The macroscopic deformation process of rock is the external performance of microscopic damage in essence, and research from the macro and micro perspectives can effectively reveal the failure mechanism of rock. To further investigate the fracture behaviors of yellow sandstone disc specimens under different loading rates, seven groups of Brazilian disc splitting tests with different loading rates from 1 × 10^–6 to 1 × 10^–4 s^–1 were carried out. A systematical investigation of loading rate effect on macroscopic mechanical responses and microscopic damage characteristics has been conducted from the stress–strain relationship obtained from material testing system, from damage three-dimensional localization based on acoustic emission techniques, and from fracture morphology by scanning electron microscope. In addition to laboratory experiment, parallel bond models of different grain size distribution indexes based on particle flow code were established. The coupling effect of loading rate and grain size distribution index was further analyzed. The results interpret that the effect of loading rate on rock fracture behaviors is determined by the process of crack initiation, propagation and coalescence, and it is also affected by distribution of different size grains. The differences of rock fracture behaviors under different loading rates were discussed from the mechanism of energy input and dissipation. The research have actual significance for stability design and evaluation of rock excavation engineering.

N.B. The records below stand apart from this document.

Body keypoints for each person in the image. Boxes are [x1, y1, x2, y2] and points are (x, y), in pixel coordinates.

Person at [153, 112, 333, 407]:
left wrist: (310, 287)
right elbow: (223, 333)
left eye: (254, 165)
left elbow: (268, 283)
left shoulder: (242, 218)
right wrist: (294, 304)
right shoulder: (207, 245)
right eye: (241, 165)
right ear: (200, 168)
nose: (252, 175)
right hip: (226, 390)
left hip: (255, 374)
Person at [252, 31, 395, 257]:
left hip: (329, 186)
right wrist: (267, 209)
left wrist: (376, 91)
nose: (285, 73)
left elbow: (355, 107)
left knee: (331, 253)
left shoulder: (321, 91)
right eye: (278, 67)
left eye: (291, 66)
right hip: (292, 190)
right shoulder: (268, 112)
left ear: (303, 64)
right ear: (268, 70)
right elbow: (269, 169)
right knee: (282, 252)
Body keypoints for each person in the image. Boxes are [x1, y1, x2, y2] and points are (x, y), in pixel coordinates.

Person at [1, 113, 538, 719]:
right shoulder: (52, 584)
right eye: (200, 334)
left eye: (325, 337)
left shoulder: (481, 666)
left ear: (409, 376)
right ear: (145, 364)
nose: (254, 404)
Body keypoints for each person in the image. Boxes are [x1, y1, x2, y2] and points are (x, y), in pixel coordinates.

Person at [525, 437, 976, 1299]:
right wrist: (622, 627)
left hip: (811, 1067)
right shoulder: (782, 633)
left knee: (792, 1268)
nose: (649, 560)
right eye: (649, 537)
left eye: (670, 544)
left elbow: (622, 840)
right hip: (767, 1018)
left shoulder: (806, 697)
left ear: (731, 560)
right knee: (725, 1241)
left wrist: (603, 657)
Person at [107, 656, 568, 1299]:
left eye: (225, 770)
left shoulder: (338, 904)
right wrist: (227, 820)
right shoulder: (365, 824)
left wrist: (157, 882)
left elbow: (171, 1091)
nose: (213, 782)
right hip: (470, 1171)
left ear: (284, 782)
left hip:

岩石的宏观变形过程本质上是微观损伤的外部表现，从宏观和微观的角度进行研究可以有效揭示岩石的破坏机理。为了进一步研究黄色砂岩圆盘试样在不同加载速率下的断裂行为，七组巴西圆盘劈裂试验的加载速率从1×10 ^–6到1×10 ^–4  s ^–1被执行。从材料测试系统获得的应力-应变关系，基于声发射技术的损伤三维定位以及通过扫描电子显微镜观察的断裂形态，系统地研究了加载速率对宏观力学响应和微观损伤特性的影响。 。除了实验室实验，还建立了基于颗粒流代码的不同粒度分布指标的平行键模型。进一步分析了加载速率与晶粒尺寸分布指数的耦合效应。结果表明，加载速率对岩石断裂行为的影响取决于裂纹的萌生，扩展和聚结过程，并且还受不同粒度晶粒分布的影响。从能量输入和耗散机理探讨了不同加载速率下岩石断裂行为的差异。该研究对岩石开挖工程的稳定性设计和评价具有实际意义。